In North America, the series was licensed by Seven Seas Entertainment.

A spin-off manga series, Himouto! Umaru-chan S, was published on Niconico Seiga and Tonari no Young Jump, from March 20, 2014, to July 27, 2015. Shueisha released a single tankōbon volume on August 19, 2015. Another spin-off manga series, (秋田妹！えびなちゃん, Akita Imokko! Ebina-chan), focuses on Nana Ebina, after the character ranked first on a Niconico Seigas popularity poll, was published on Tonari no Young Jump, "Yanjan!", Niconico Seiga, and other platforms from December 7, 2015, to September 19, 2017. Two tankōbon volumes were released on November 18, 2016, and December 19, 2017.

====Volume====

| No. | Original release date | Original ISBN | English release date | English ISBN |
|---|---|---|---|---|
| 1 | September 19, 2013 | 978-4-08-879706-9 | May 22, 2018 | 978-1-626928-81-7 |
| 2 | December 19, 2013 | 978-4-08-879722-9 | July 17, 2018 | 978-1-626928-84-8 |
| 3 | June 19, 2014 | 978-4-08-879861-5 | October 9, 2018 | 978-1-626929-32-6 |
| 4 | December 19, 2014 | 978-4-08-890083-4 | January 8, 2019 | 978-1-626929-80-7 |
| 5 | March 19, 2015 | 978-4-08-890175-6 | April 16, 2019 | 978-1-642750-28-7 |
| 6 | June 19, 2015 | 978-4-08-890207-4 | July 9, 2019 | 978-1-642751-07-9 |
| 7 | October 19, 2015 | 978-4-08-890268-5 | October 15, 2019 | 978-1-642757-18-7 |
| 8 | March 18, 2016 | 978-4-08-890370-5 | January 14, 2020 | 978-1-64505-186-2 |
| 9 | November 18, 2016 | 978-4-08-890479-5 | April 14, 2020 | 978-1-64505-235-7 |
| 10 | April 19, 2017 | 978-4-08-890630-0 | July 21, 2020 | 978-1-64505-499-3 |
| 11 | September 19, 2017 | 978-4-08-890740-6 | October 20, 2020 | 978-1-64505-757-4 |
| 12 | December 19, 2017 | 978-4-08-890821-2 | January 5, 2021 | 978-1-64505-830-4 |
| G1 | July 19, 2018 | 978-4-08-891043-7 | March 30, 2021 | 978-1-64827-099-4 |

===Anime===

An anime television series adaptation is produced by Doga Kobo. It was directed by Masahiko Ohta, written by Takashi Aoshima, with the character designed by Aya Takano, and Yasunori Ebina served as the sound director. It aired on Asahi Broadcasting Corporation from July 9 to September 24, 2015. The opening theme is "Kakushin-teki Metamarufōze!" (かくしん的☆めたまるふぉ〜ぜっ！, lit. Core Basis: Metamorphosis!) performed by Aimi Tanaka, and the ending theme is "Hidamari Days" (ひだまりデイズ, Sunshine Days) performed by Tanaka, Akari Kageyama, Haruka Shiraishi, and Yurina Furukawa. An original video animation was bundled with the manga's seventh volume on October 19, 2015, with another to be bundled with the tenth volume of the manga in Q2 2017. In the Weekly Young Jump magazine's 20th issue of 2017, a second season of the anime series, Himouto! Umaru-chan R, was announced for fall 2017 with the same cast. The opening theme is "Nimensei Ura Omote Life!" (にめんせい☆ウラオモテライフ！) performed by Tanaka, and the ending theme is "Umarun Taisou" (うまるん体操), performed by Tanaka, Kageyama, Shiraishi, and Furukawa.
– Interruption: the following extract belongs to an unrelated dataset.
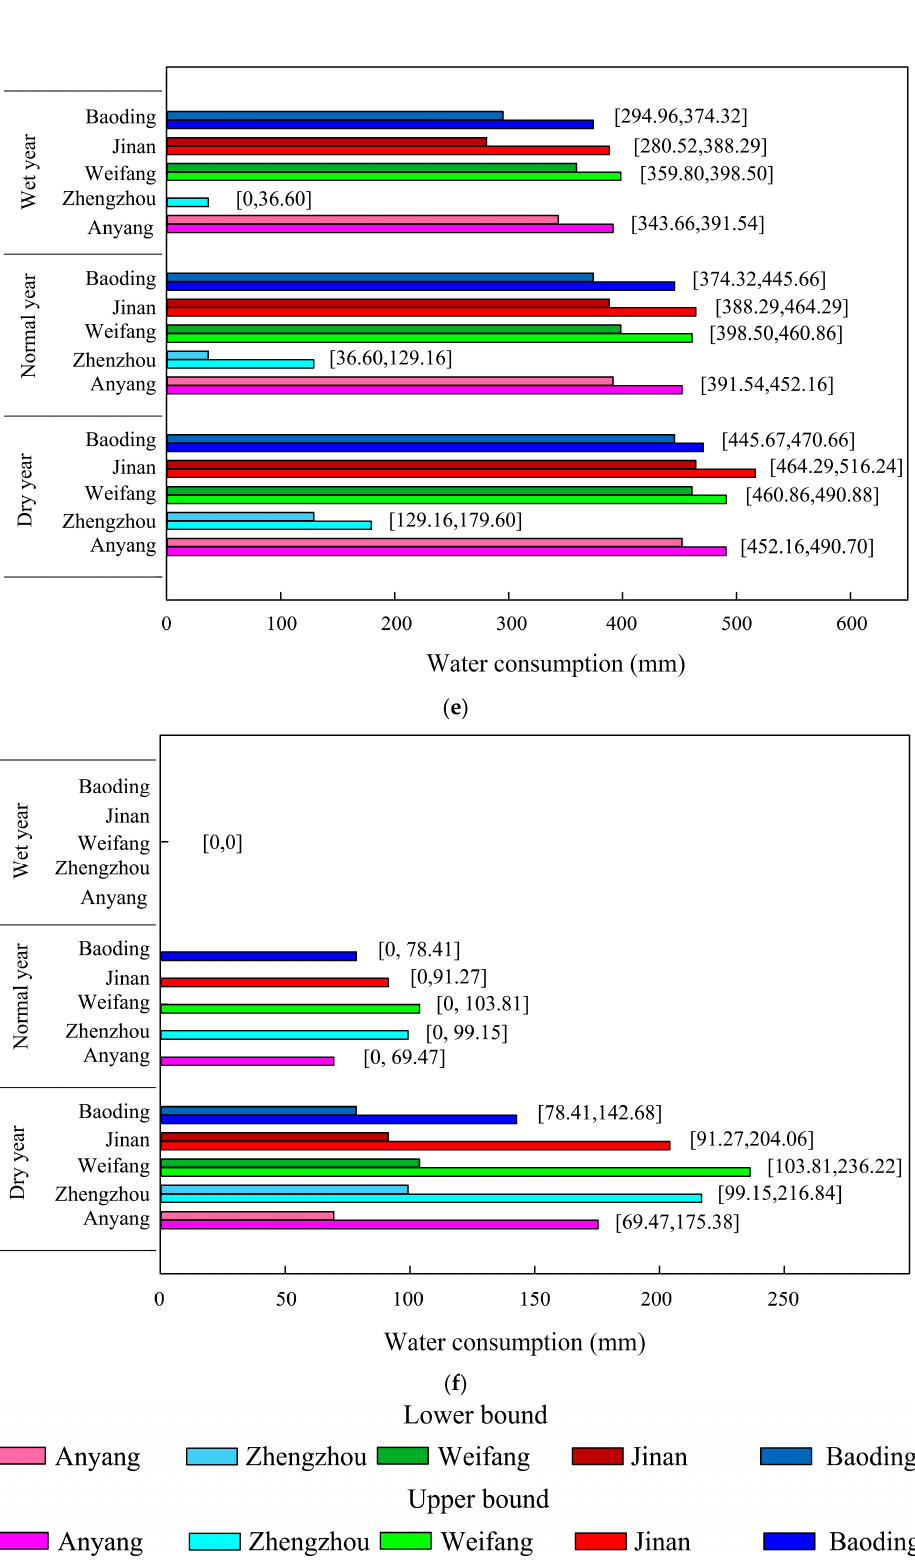
Figure 7. Interval parameters for the prediction of irrigation water allocation in five cities. ( a ) Lower bound of irrigation water allocation in 2020; ( b ) upper bound of irrigation water allocation in 2020; ( c ) lower bound of irrigation water allocation in 2021; ( d ) upper bound of irrigation water allocation in 2021; ( e ) upper bound of irrigation water allocation in 2022; and ( f ) upper bound of irrigation water allocation in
The series was simulcast worldwide by Crunchyroll. It was licensed by Sentai Filmworks in North America. The second season was simulcast on Anime Strike and Hidive. It later streamed on AnimeLab in Australia and New Zealand. On September 27, 2017, Sentai Filmworks has announced that they have licensed Himouto! Umaru-chan R. After Sony acquired Crunchyroll, the series was removed from the streaming service on March 31, 2022. In the United Kingdom, MVM Entertainment licensed Himouto! Umaru-chan R. In the Philippines, the series aired in Tagalog on the Hero and Yey! pay television channels.

===Video game===
A PlayStation Vita sister-raising simulation game developed by FuRyu, titled Himōto! Umaru-chan: Himōto! Ikusei Keikaku (干物妹！うまるちゃん ～干物妹！育成計画～), was released on December 3, 2015.

==Reception==
The manga had over 2.2 million copies in circulation by November 2015. It had over 2.7 million copies in circulation by March 2017.

The series ranked 16th in the first Next Manga Award in the print manga category.

==Works cited==
- "Ch." is shortened form for chapter and refers to a chapter number of the Himouto! Umaru-chan manga by Sankakuhead.
- "Ep." is shortened form for episode and refers to an episode number of the Himouto! Umaru-chan anime.